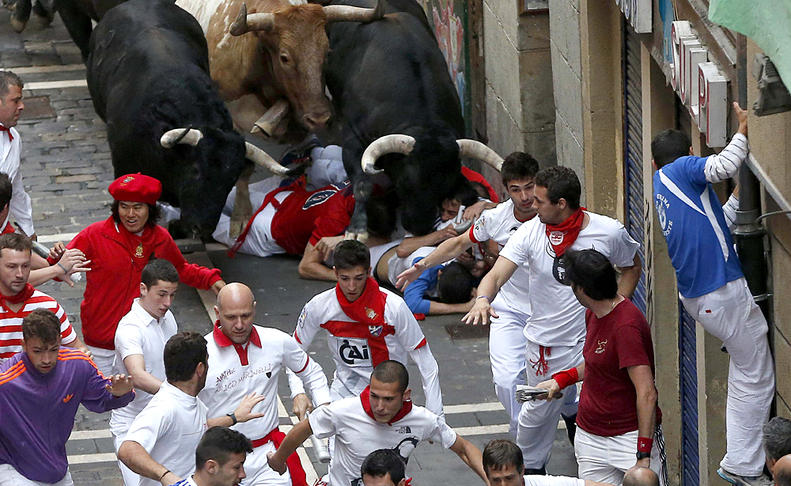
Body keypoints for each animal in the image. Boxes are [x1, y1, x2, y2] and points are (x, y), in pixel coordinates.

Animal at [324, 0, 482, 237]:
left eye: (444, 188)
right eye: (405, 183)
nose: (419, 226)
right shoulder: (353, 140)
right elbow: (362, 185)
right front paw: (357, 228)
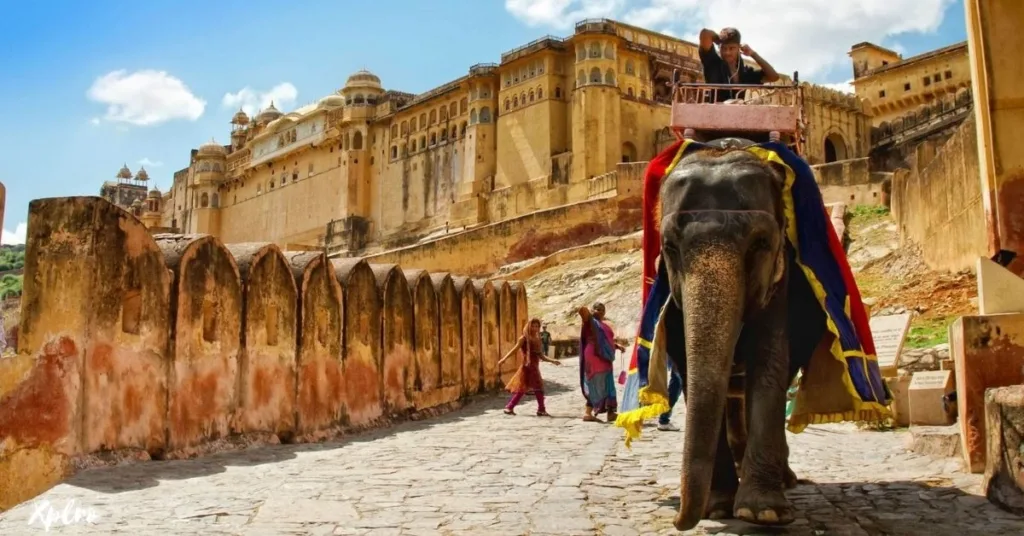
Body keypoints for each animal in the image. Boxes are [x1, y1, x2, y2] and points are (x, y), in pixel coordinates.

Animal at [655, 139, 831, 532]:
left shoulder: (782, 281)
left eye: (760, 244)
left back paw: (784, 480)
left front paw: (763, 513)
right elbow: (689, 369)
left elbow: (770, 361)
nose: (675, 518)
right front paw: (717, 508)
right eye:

------

### [The problem]
Your reply should be the number of lines in the entries that contain "right", nothing more.

### [Written solution]
7